While Kiss is just one of the legacy acts to announce a farewell tour in the past year, it's not as much about saying goodbye as it is about reliving the band's 46 year-long-career that, aside from their simultaneously released solo records, has not veered too wildly off its path of destruction. The same band that has offered not one, but two, generations of the Kiss Kasket (an actual coffin plastered in photos of the band engulfed in hellfire and is, allegedly, the preferred eternal resting place for both deceased members of Pantera — Vinnie Paul and Dimebag Darrell) also suggests that its farewell tour is a celebration of life. And what better way to raise a toast to the band's victory lap than with an official Swarovski crystal-covered Kiss logo coffee cup (which is currently being offered through Kiss' online store for $429.95)?

"The Kiss Nation has become a tribe. It's not your normal audience," Stanley says of Kiss fans. "It's your family. It's this huge secret society, where everybody comes to celebrate. There's a sense of self-empowerment, a sense of celebration of life. And it's now or never," he says. "People have always heard the legend and now you get a chance to see is it true and is it worthy of what you've heard? And by the last song, if not by the first song, you know, for sure that if you've never seen us before, you should have."

There's something universally true about Kiss and the members of Kiss Nation — the belief that anything is possible. Stanley says that he identifies with the audience for that reason. He says that he has personally encountered fans ranging from doctors to ex-convicts, all of whom have credited Kiss' music for helping them overcome adversity or for getting them to where they are now. He likes to think Kiss continues to "lead by example" and that they've inspired people to follow their dreams, even if people think those dreams — or stage outfits — are ridiculous.

"The band started with the idea of not being confined by other bands' limitations. And I certainly never had the idea of trying to be cool and maybe that's what made us cool. We still remain black sheep because there are still people out there that don't get it and that's OK," he says. "Singing about self-empowerment, singing about celebrating life, singing about having a good time may seem trite to some people, but it's timeless and what we were singing about 40 years ago will be true 40 years from today."

So, what can be learned from the Kiss formula, other than the importance of facial moisturizer and flame-retardant space armor and that not being able to readily name a single influential woman in your life is far from a deal-breaker in the eyes of Kiss Nation? If it ain't broke, why fix it? And if it is broke, just put makeup on it.

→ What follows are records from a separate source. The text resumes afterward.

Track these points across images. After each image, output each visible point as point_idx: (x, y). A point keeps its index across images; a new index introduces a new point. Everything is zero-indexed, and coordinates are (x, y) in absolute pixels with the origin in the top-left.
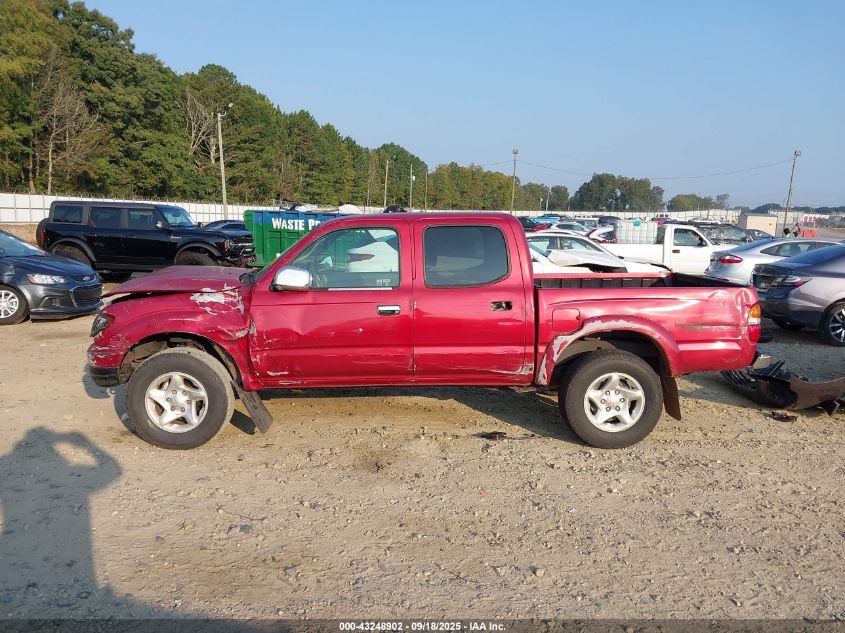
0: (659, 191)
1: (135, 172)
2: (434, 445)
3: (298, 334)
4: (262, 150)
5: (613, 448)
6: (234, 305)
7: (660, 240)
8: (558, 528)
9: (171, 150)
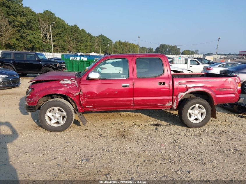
0: (179, 49)
1: (24, 43)
2: (139, 128)
3: (96, 94)
4: (63, 37)
5: (196, 128)
6: (74, 84)
7: (186, 63)
8: (190, 156)
9: (35, 36)
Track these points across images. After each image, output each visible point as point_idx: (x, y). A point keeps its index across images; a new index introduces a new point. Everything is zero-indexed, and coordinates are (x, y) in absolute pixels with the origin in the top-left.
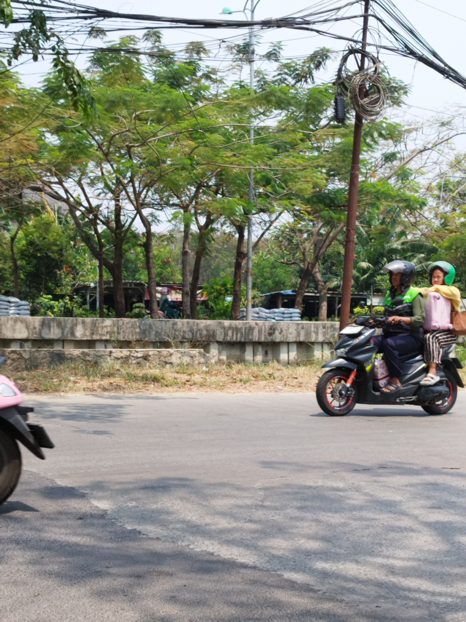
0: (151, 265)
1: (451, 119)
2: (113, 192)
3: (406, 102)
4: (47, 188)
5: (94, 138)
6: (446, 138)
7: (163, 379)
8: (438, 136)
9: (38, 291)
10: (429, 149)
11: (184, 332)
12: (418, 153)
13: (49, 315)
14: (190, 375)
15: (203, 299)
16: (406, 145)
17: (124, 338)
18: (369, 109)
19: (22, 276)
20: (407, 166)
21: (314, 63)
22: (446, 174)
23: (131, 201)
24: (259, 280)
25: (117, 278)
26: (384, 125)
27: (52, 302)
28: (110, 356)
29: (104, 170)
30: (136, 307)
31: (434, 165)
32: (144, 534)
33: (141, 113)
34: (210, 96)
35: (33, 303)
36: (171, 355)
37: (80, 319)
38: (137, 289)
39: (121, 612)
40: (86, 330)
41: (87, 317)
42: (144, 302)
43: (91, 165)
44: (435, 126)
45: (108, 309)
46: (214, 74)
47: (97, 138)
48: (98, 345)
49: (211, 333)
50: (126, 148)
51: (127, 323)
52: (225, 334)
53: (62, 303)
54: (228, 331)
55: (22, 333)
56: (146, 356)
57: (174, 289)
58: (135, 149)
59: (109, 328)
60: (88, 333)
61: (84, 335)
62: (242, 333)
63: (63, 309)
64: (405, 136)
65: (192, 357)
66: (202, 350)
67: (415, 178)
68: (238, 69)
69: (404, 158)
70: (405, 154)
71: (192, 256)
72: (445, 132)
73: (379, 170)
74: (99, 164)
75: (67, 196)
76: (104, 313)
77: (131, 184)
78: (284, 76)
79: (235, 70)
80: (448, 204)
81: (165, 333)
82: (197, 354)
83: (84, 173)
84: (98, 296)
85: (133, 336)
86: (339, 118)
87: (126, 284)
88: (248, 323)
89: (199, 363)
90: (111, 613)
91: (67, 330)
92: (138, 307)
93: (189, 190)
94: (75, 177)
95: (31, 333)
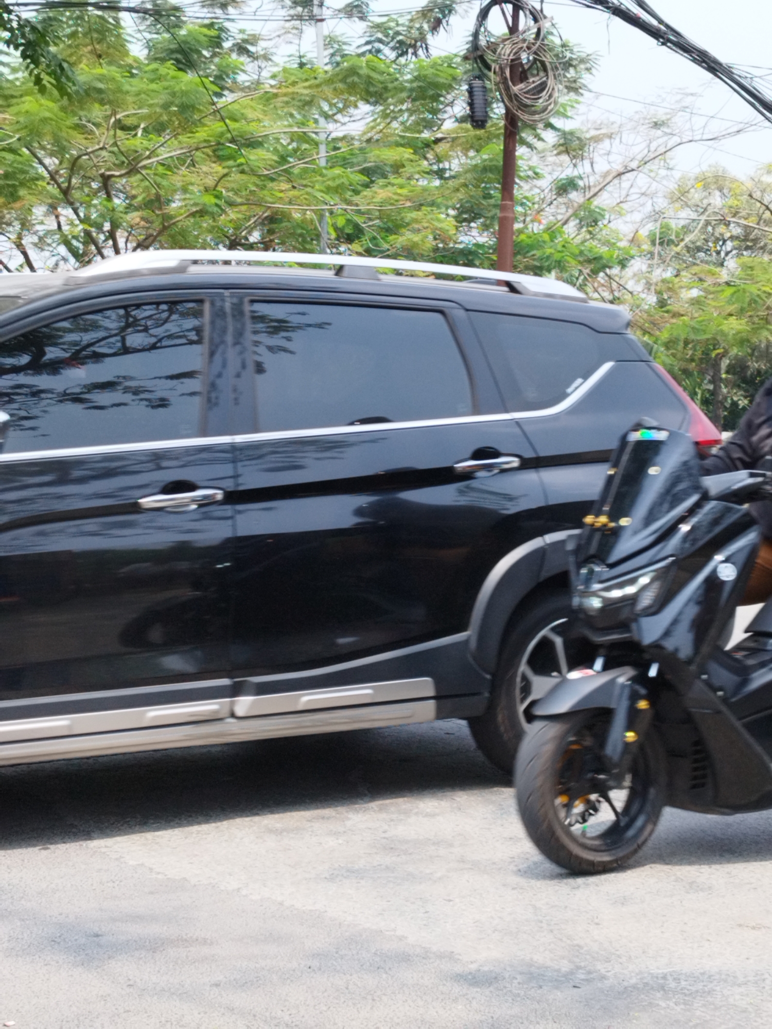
1: (668, 116)
2: (77, 256)
3: (590, 86)
5: (41, 163)
6: (662, 150)
8: (649, 146)
10: (633, 170)
12: (614, 178)
16: (592, 166)
18: (529, 102)
20: (596, 202)
21: (428, 22)
22: (663, 213)
29: (63, 221)
31: (643, 199)
33: (125, 117)
34: (248, 83)
43: (39, 211)
44: (642, 128)
46: (252, 44)
47: (47, 161)
50: (100, 179)
58: (117, 180)
64: (591, 149)
67: (610, 222)
68: (294, 34)
69: (589, 187)
70: (592, 179)
72: (660, 140)
73: (547, 209)
74: (52, 209)
77: (111, 242)
78: (377, 45)
79: (290, 35)
80: (669, 265)
83: (25, 225)
86: (477, 119)
94: (9, 232)
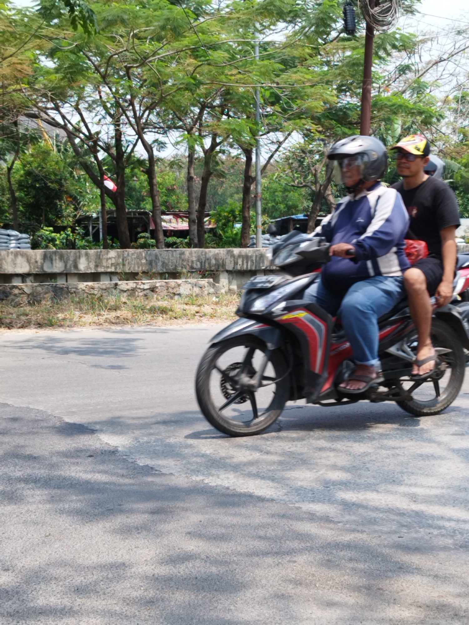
0: (155, 193)
1: (467, 27)
2: (111, 116)
3: (419, 10)
4: (43, 114)
5: (90, 60)
6: (463, 47)
7: (171, 310)
8: (455, 45)
9: (38, 223)
10: (445, 60)
11: (192, 262)
12: (434, 65)
13: (50, 248)
14: (199, 306)
15: (210, 226)
16: (420, 57)
17: (129, 269)
18: (381, 19)
19: (21, 208)
20: (422, 79)
22: (464, 86)
23: (131, 125)
24: (269, 205)
25: (120, 208)
26: (398, 36)
27: (53, 234)
28: (115, 288)
29: (103, 94)
30: (141, 237)
31: (451, 77)
32: (156, 470)
33: (140, 32)
34: (213, 11)
35: (33, 236)
36: (179, 285)
37: (83, 251)
38: (142, 218)
39: (135, 549)
40: (89, 262)
41: (91, 249)
42: (149, 232)
43: (89, 89)
44: (450, 35)
45: (112, 240)
47: (93, 59)
48: (102, 277)
49: (221, 262)
50: (125, 69)
51: (133, 254)
52: (234, 263)
53: (64, 235)
54: (237, 260)
55: (23, 268)
56: (153, 288)
57: (181, 217)
58: (135, 69)
59: (113, 259)
60: (92, 265)
61: (88, 267)
62: (252, 261)
63: (65, 241)
64: (420, 47)
65: (201, 288)
66: (211, 280)
67: (430, 92)
69: (418, 70)
71: (198, 182)
72: (461, 41)
73: (393, 84)
74: (97, 88)
75: (64, 122)
76: (108, 244)
77: (131, 108)
81: (172, 263)
82: (206, 284)
83: (81, 98)
84: (101, 227)
85: (138, 267)
86: (350, 29)
87: (129, 213)
88: (259, 250)
89: (209, 294)
90: (125, 551)
91: (70, 263)
92: (143, 237)
93: (192, 112)
94: (72, 102)
95: (32, 267)
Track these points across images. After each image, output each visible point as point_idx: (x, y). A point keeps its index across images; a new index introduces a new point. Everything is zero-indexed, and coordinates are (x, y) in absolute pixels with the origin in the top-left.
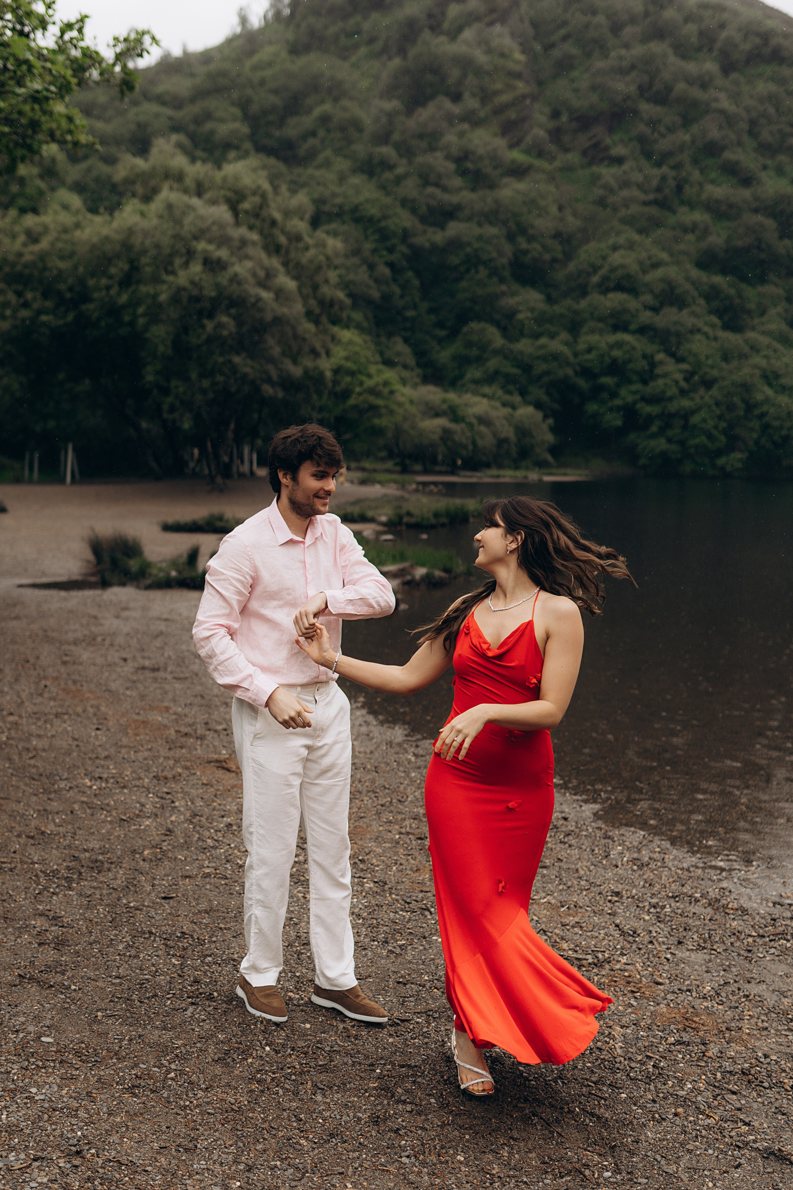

"I believe we create unknowingly or knowingly, we create our destiny," Stanley says. "It doesn't necessarily mean we wind up where we thought we would. We play a major role in determining our direction and that leads us to whatever we're going to go to. So, this was the path that I wanted and to believe that I would be doing it 45 years later is unfathomable. Yet, here I am and here's the band packing arenas and going down in a storm, because we're Kiss and we're forever."

Kiss will perform at 7:30 p.m. on Wednesday, March 13 at Little Caesars Arena; 2645 Woodward Ave., Detroit; 313-471-7000; 313presents.com; tickets start at $72.